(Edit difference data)

════════

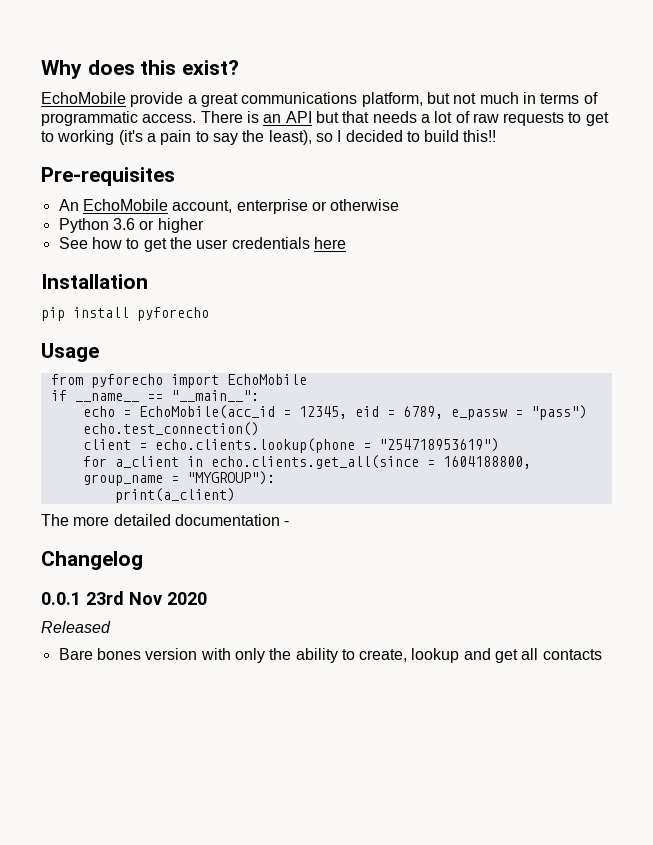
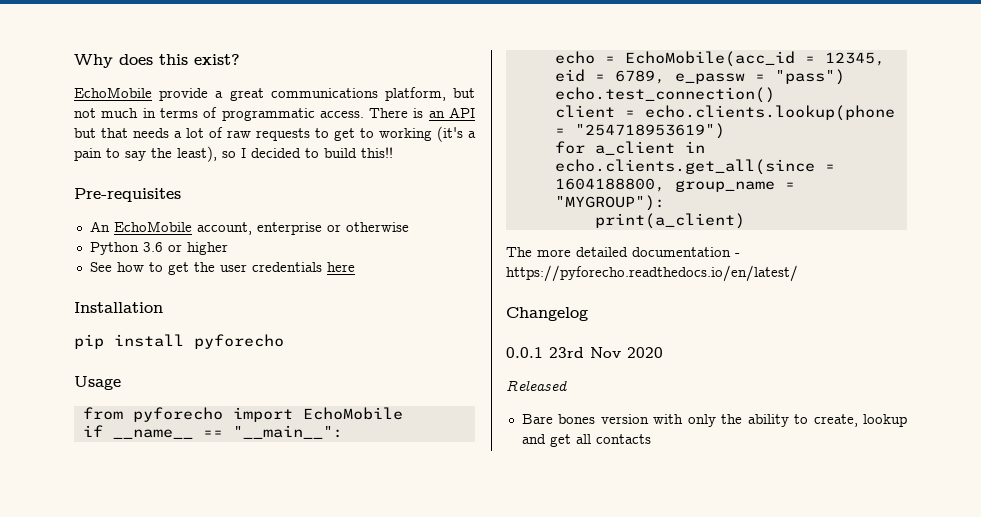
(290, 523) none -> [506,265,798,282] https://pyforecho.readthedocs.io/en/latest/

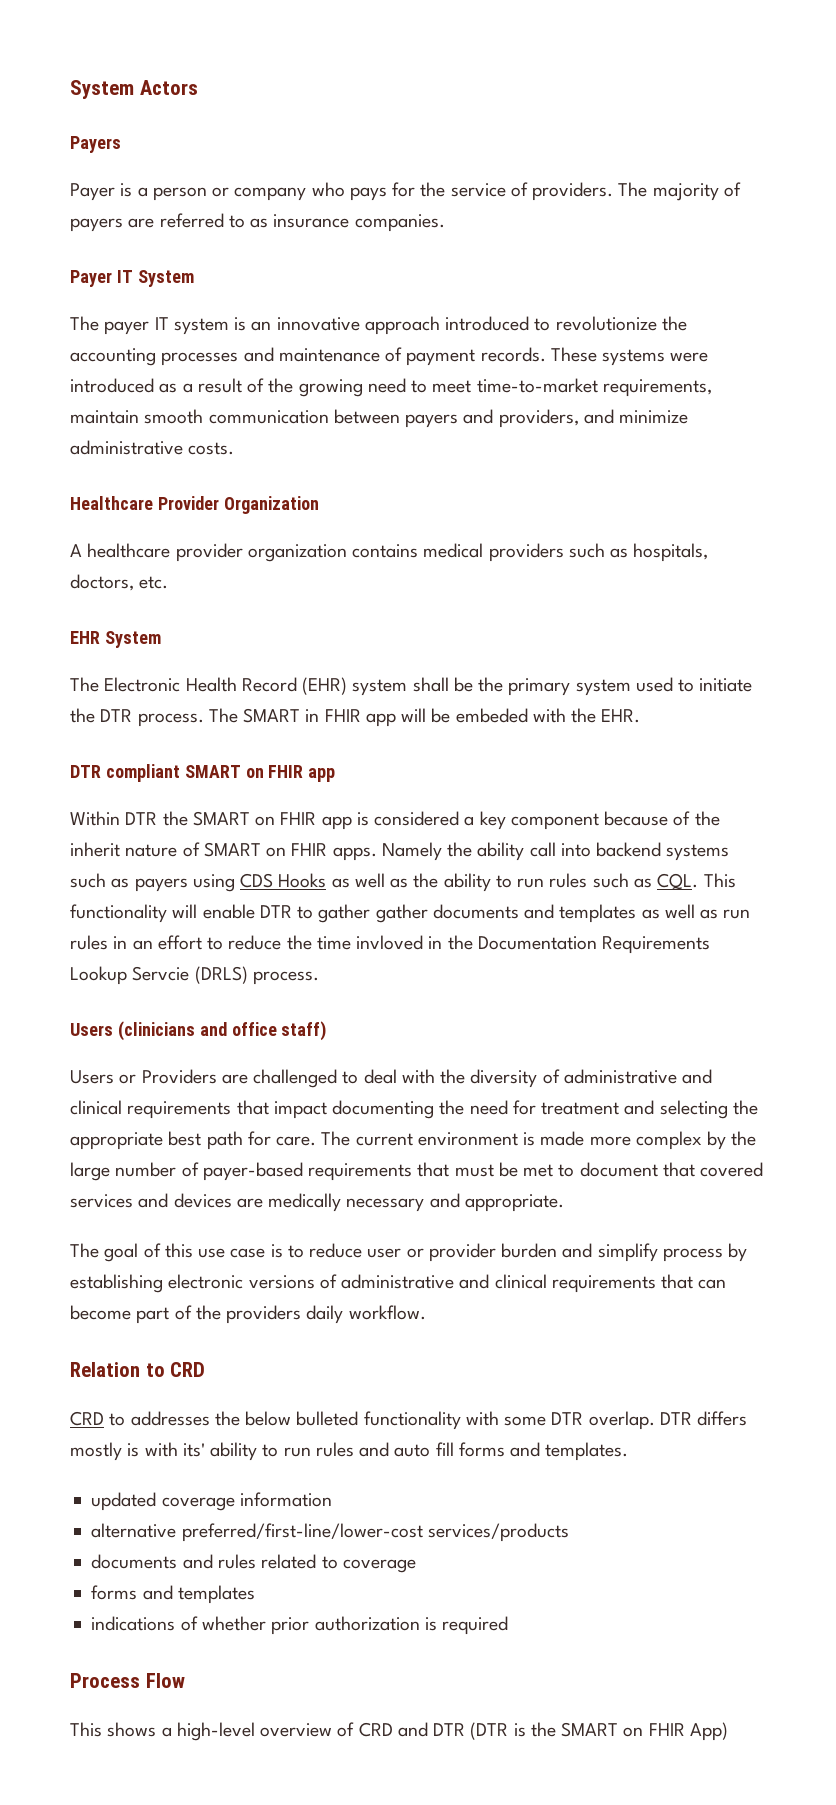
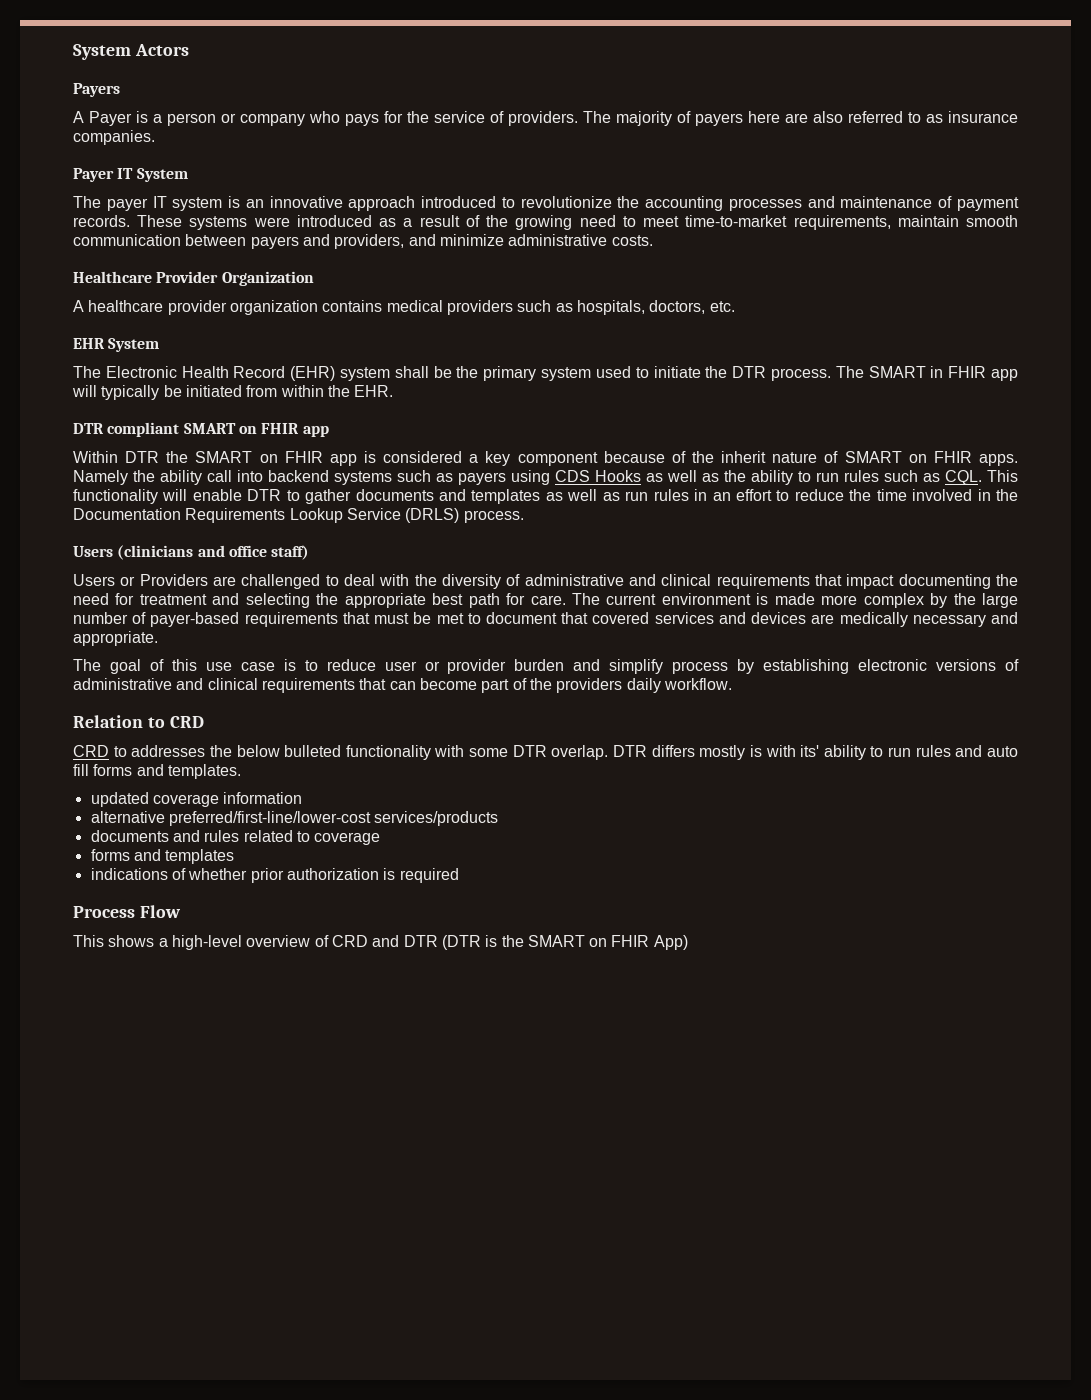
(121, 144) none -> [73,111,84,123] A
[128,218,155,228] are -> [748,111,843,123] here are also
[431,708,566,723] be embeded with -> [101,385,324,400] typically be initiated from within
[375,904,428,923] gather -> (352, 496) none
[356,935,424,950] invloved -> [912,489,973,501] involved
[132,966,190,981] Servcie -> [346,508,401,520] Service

════════

Task goal:
The entries above, every one of them, should be retyped exactly, with no pictures carried over.

Written answer:
(290, 523) none -> [506,265,798,282] https://pyforecho.readthedocs.io/en/latest/

(121, 144) none -> [73,111,84,123] A
[128,218,155,228] are -> [748,111,843,123] here are also
[431,708,566,723] be embeded with -> [101,385,324,400] typically be initiated from within
[375,904,428,923] gather -> (352, 496) none
[356,935,424,950] invloved -> [912,489,973,501] involved
[132,966,190,981] Servcie -> [346,508,401,520] Service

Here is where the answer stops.